# Mocal oil coolers rupturing



## mccrackinfool (Jan 28, 2006)

Looking for some ideas on this, I have a 1992 Corrado VR6 that the stock oil cooler was leaking. The rubber seals were bad. I figured since I would be in there and I have no idea when the cooling system had been flushed I would also upgrade the crack pipe and thermostat housing to metal ones from Gruven. Since I was going that route I would install a BBM remote oil cooler kit as well.

Twice now I have installed everything, checked for leaks, started the car and let it get up to operating temp before trying to drive it only to go on a short 2-3 minuet drive and have the Mocal oil cooler rupture. I have checked the oil level and it was not low or high both before starting and before driving the car. There was no leaks before driving. I do not have an oil pressure gauge. I had the first one mounted on the lower radiator support and though possibly movement between the engine mount and radiator supports cause the first cooler to rupture, however the second one was mounted to the upper radiator/lock carrier (I'm not completely sure of the names here). 

I cannot afford to buy a third oil cooler to have it blow up within 5 minuets of driving my car.

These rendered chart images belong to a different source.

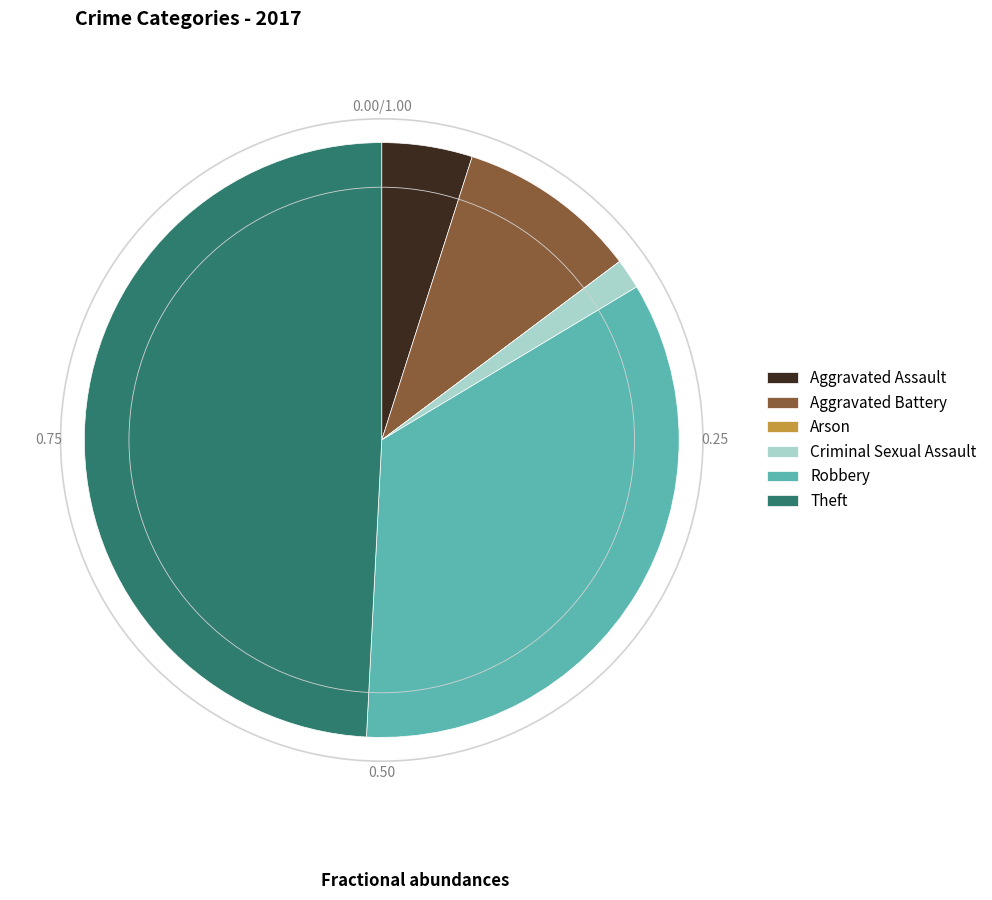

What is the largest slice in the pie chart?

Theft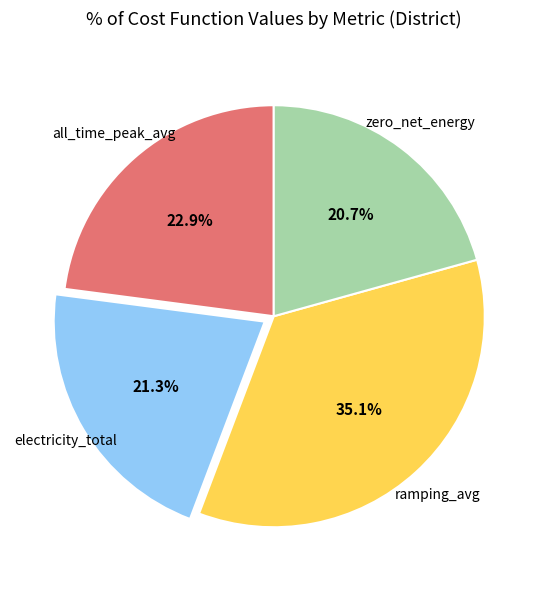

Does any single category account for the majority?

No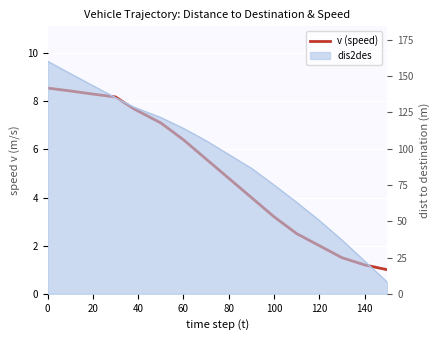

What is the average value?

5.0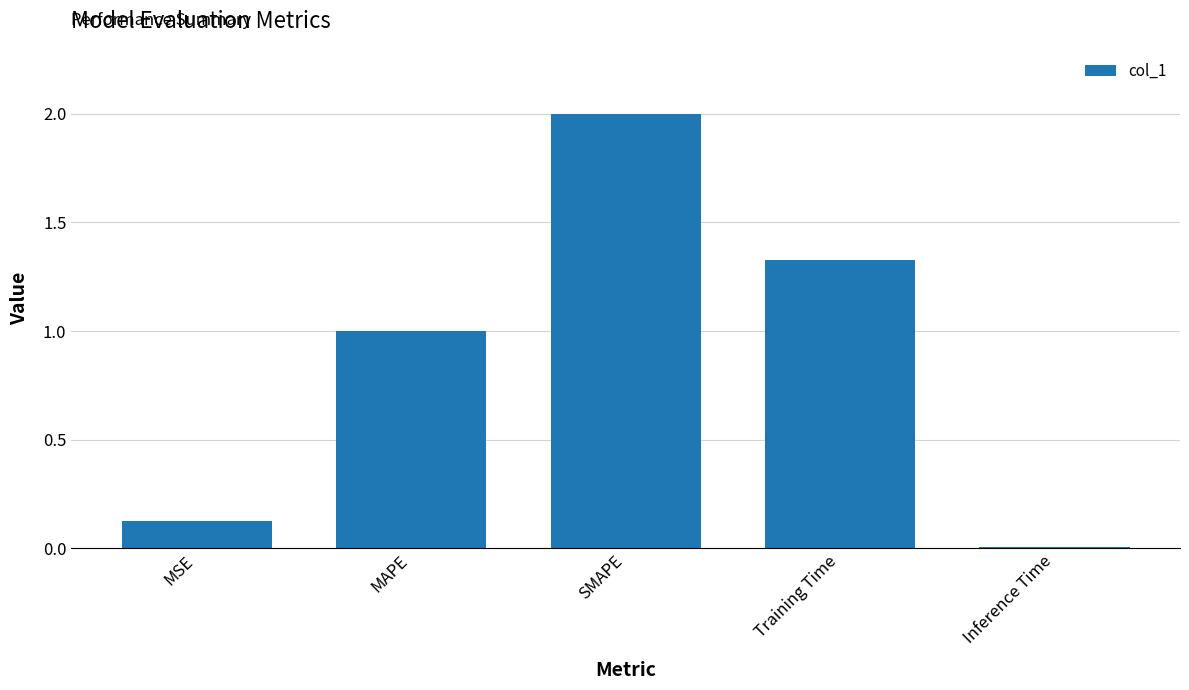

What is the difference between the values at Inference Time and SMAPE?

2.0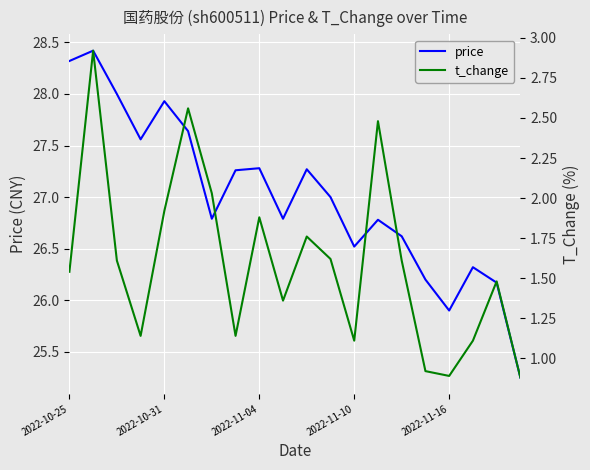

How many lines are shown in the chart?

2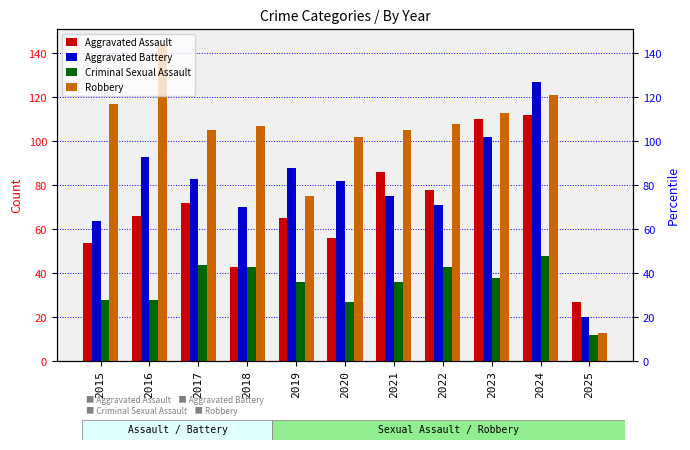

What is the total value across all series at 2019?

264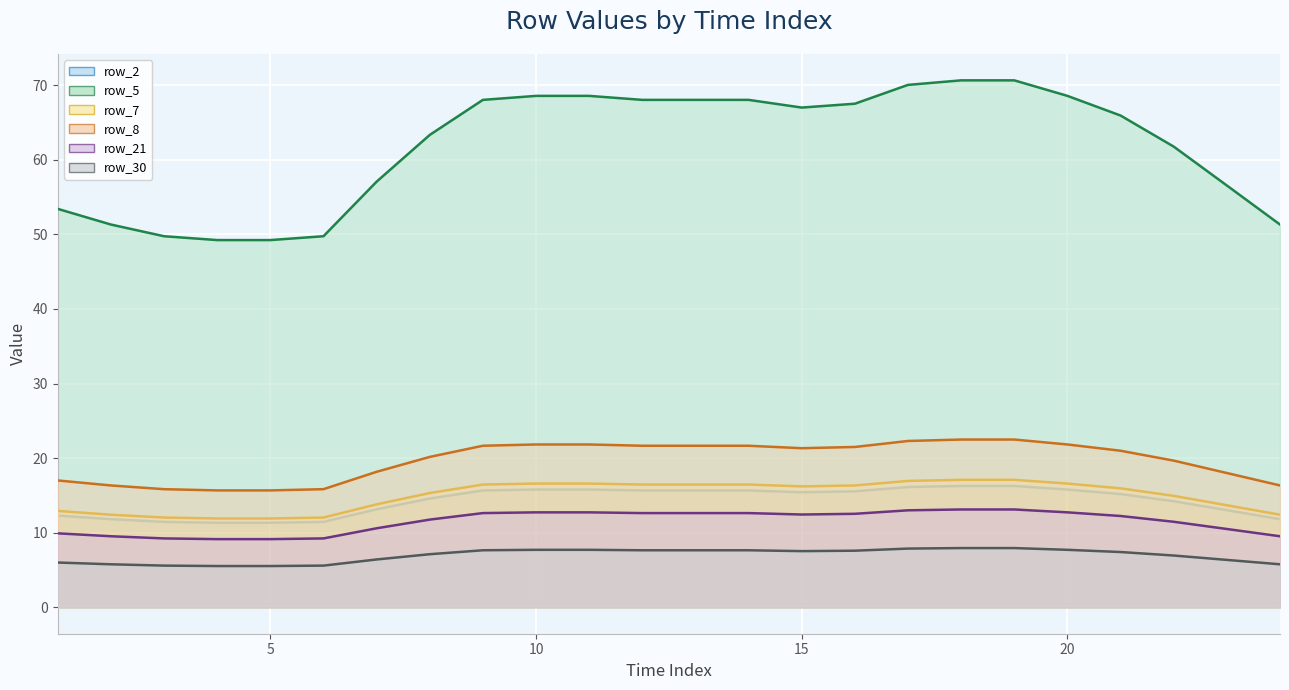

Read the row_8 value at 3.

15.8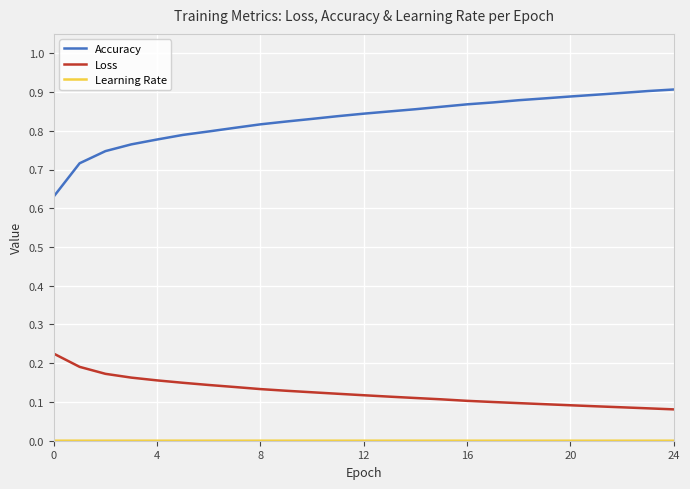

True or false: Accuracy and Loss intersect in this chart.

False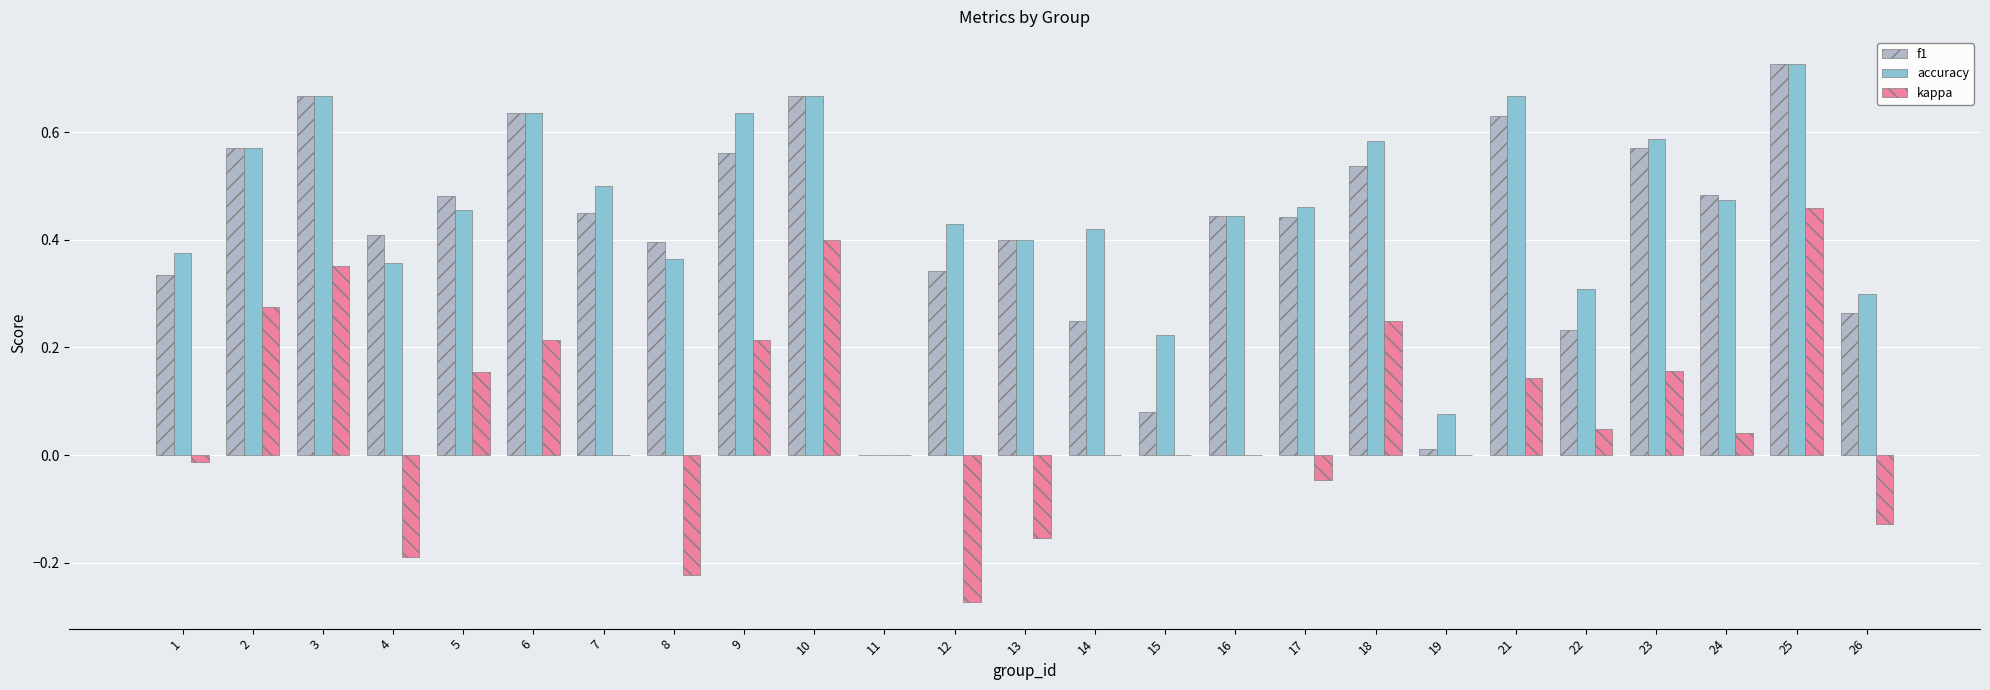

Is it true that f1 equals 0.0 at 11?

True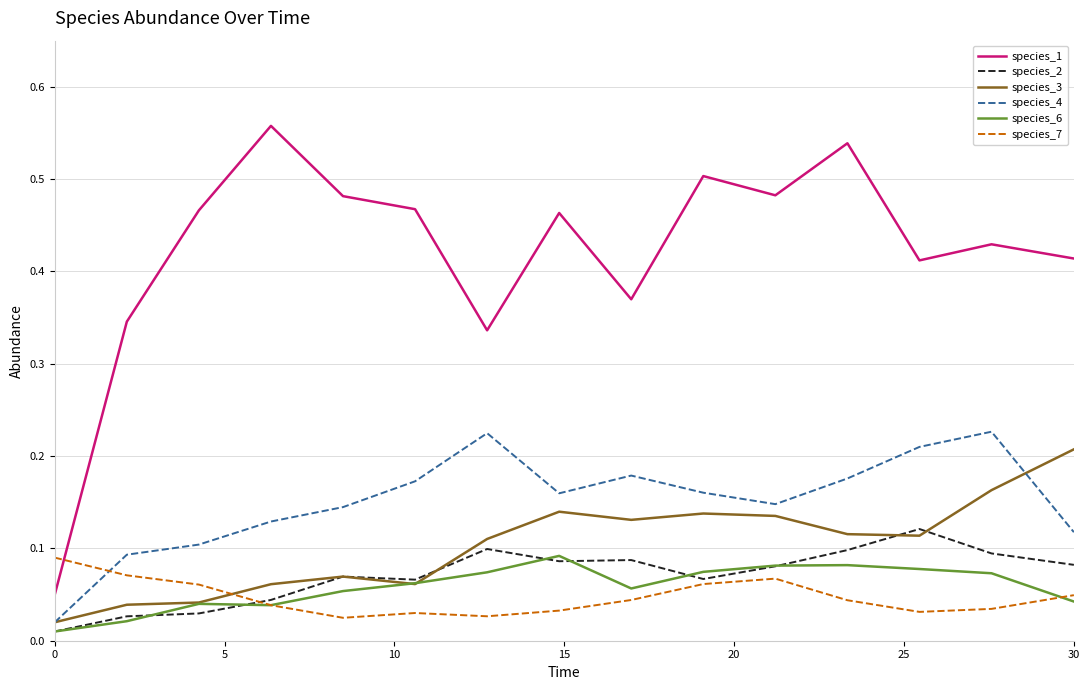

Which series has the largest range (max minus min)?

species_1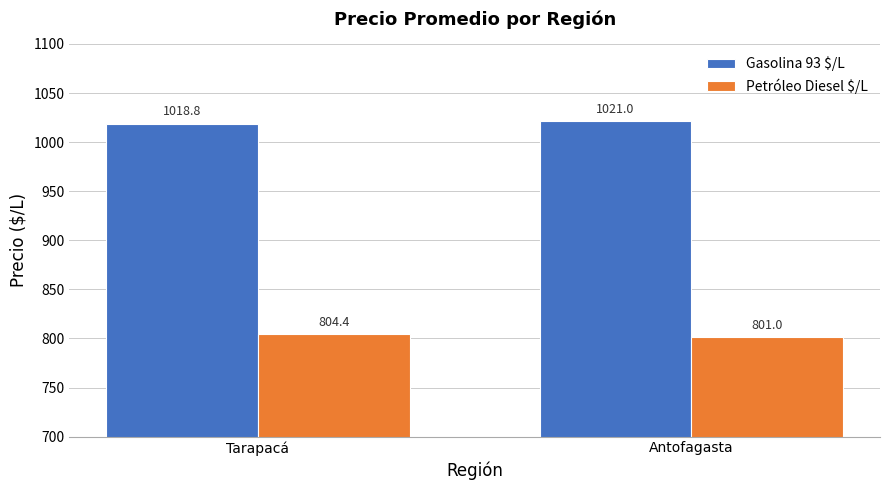

How many bars are there in each group?

2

Could I reinstall the stock cooler and use that without any coolant flowing through it? Any ideas as to why I'm blowing up oil coolers like its going out of style?


----------



## ps2375 (Aug 13, 2003)

Install an oil press gauge, even if only a temporary one, to see if the pump relief valve is sticking. What weight oil?


----------



## mccrackinfool (Jan 28, 2006)

5w-30.

What issues would a bad pressure relief valve cause with the stock oil cooler? Or would the only way to be able to tell is with an oil pressure gauge?


----------



## ps2375 (Aug 13, 2003)

Get a gauge. Maybe a pump, I'm not familiar with the VR's oil pump if you can even get to the relief to check it.


----------